Misérable humains ! cœurs aveugles !… dans quelles ténèbres et dans quels périls se passe ce peu de vie que nous avons ! Vous êtes donc sourds au cri de la nature, qui ne veut pas seulement que vous écartiez la douleur du corps, mais aussi que les âmes, libres de soucis et de terreurs aient leurs jouissances, leur bien-être ?

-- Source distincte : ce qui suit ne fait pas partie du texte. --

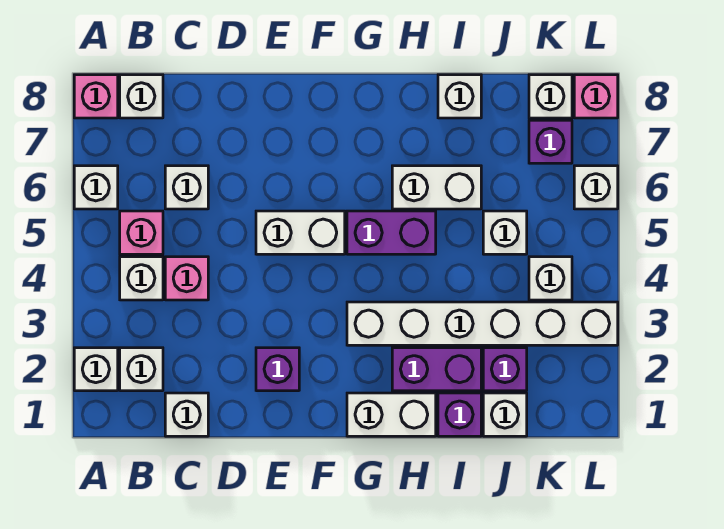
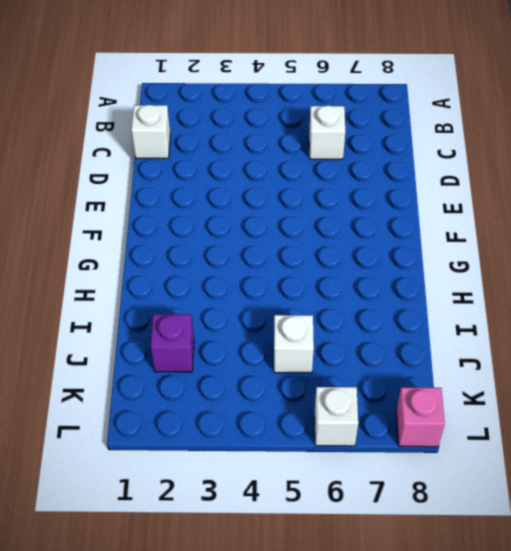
none -> white brick A2 level 1
none -> white brick A6 level 1
none -> pink brick A8 level 1

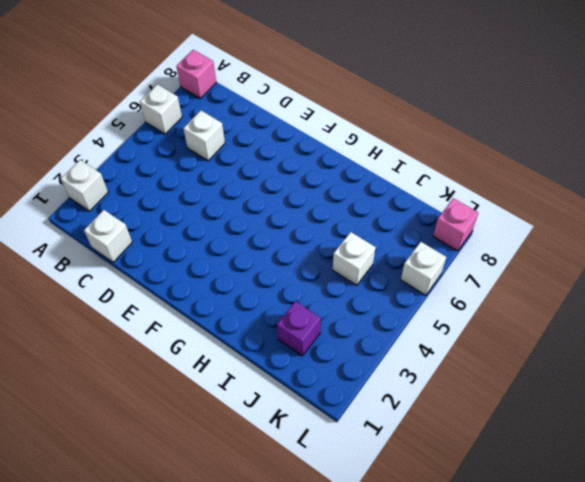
none -> white brick B2 level 1
none -> white brick B4 level 1
none -> pink brick B5 level 1

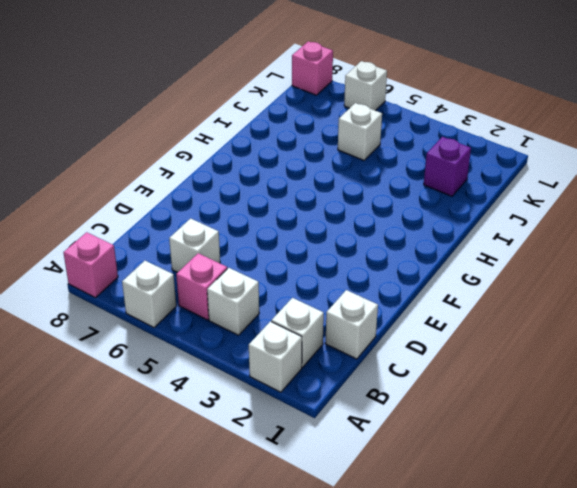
none -> white brick B8 level 1
none -> pink brick C4 level 1
none -> purple brick E2 level 1

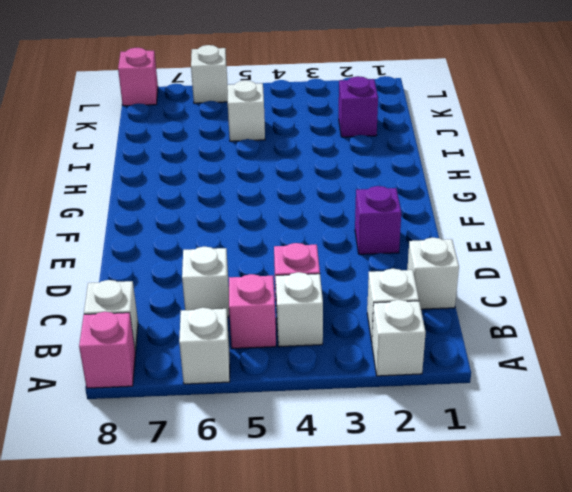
none -> white brick E5:F5 level 1
none -> white brick G1:H1 level 1
none -> white brick G3:L3 level 1

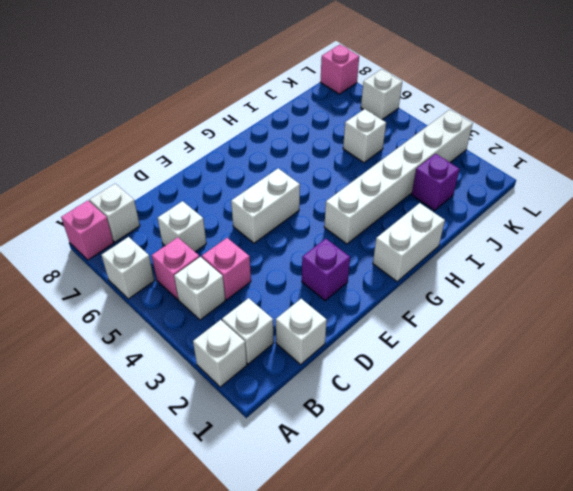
none -> purple brick G5:H5 level 1
none -> purple brick H2:I2 level 1
none -> white brick H6:I6 level 1

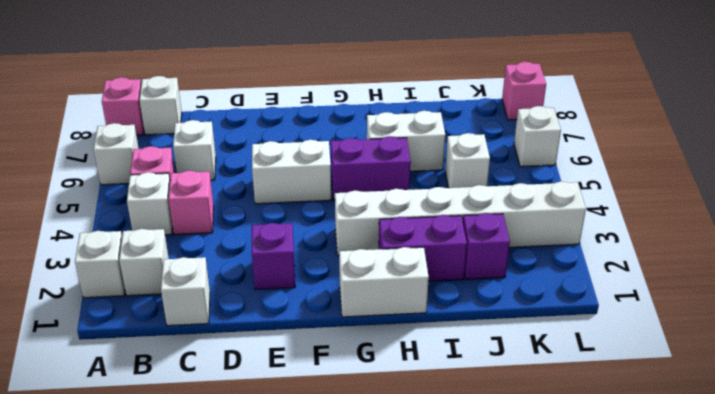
none -> purple brick I1 level 1
none -> white brick I8 level 1
none -> white brick J1 level 1

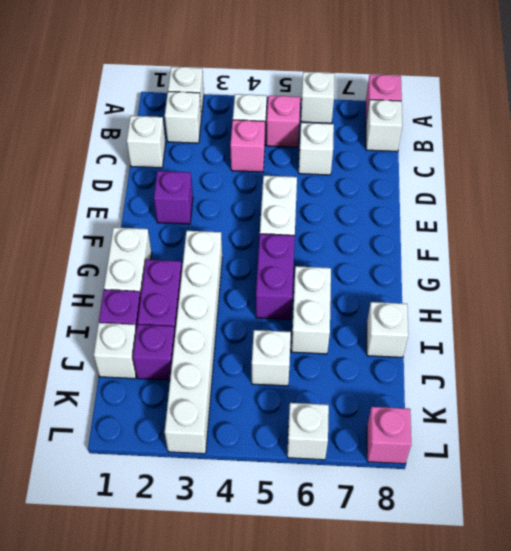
none -> white brick K4 level 1
none -> purple brick K7 level 1
none -> white brick K8 level 1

(2, 20) Le corps a peu de besoins : il faut peu de chose pour le garantir de la souffrance, pour lui procurer mille délices ; et souvent la nature ne demande pas davantage. Si les hommes ne possèdent pas de ces riches statues qui tiennent à leur main droite des lampes étincelantes [24], et jettent des flots de lumière sur la débauche des nuits ; si l’argent et l’or ne brillent pas dans leurs demeures ; si les lyres harmonieuses ne retentissent point sous les voûtes et les lambris dorés, ils peuvent du moins, étendus ensemble sur des herbes molles, (2, 30) au bord des frais ruisseaux et sous le feuillage des grands arbres, ils peuvent goûter à peu de frais toutes les jouissances du corps, surtout lorsque la saison est riante, lorsque le printemps émaille de fleurs les vertes prairies.

La fièvre brûlante quitte-t-elle plus vite tes membres, quand ils se tordent sur des étoffes brodées et éclatantes de pourpre, que quand il faut dormir sur la couche grossière du peuple ?

Ainsi donc, puisque ni les trésors, ni la noblesse, ni la gloire du diadème, ne profitent au corps, il faut croire que ces biens superflus ne sont pas moins inutiles à l’âme. (2, 40) Lorsque tu vois bouillonner dans la plaine tes légions innombrables, qui offrent un simulacre de bataille ; lorsque tu vois la mer écumer sous tes flottes qui se développent et manœuvrent au sein des ondes, penses-tu que la superstition timide fuit épouvantée par cet appareil ; que les terreurs de la mort se dissipent, et te laissent à jamais la paix du cœur ?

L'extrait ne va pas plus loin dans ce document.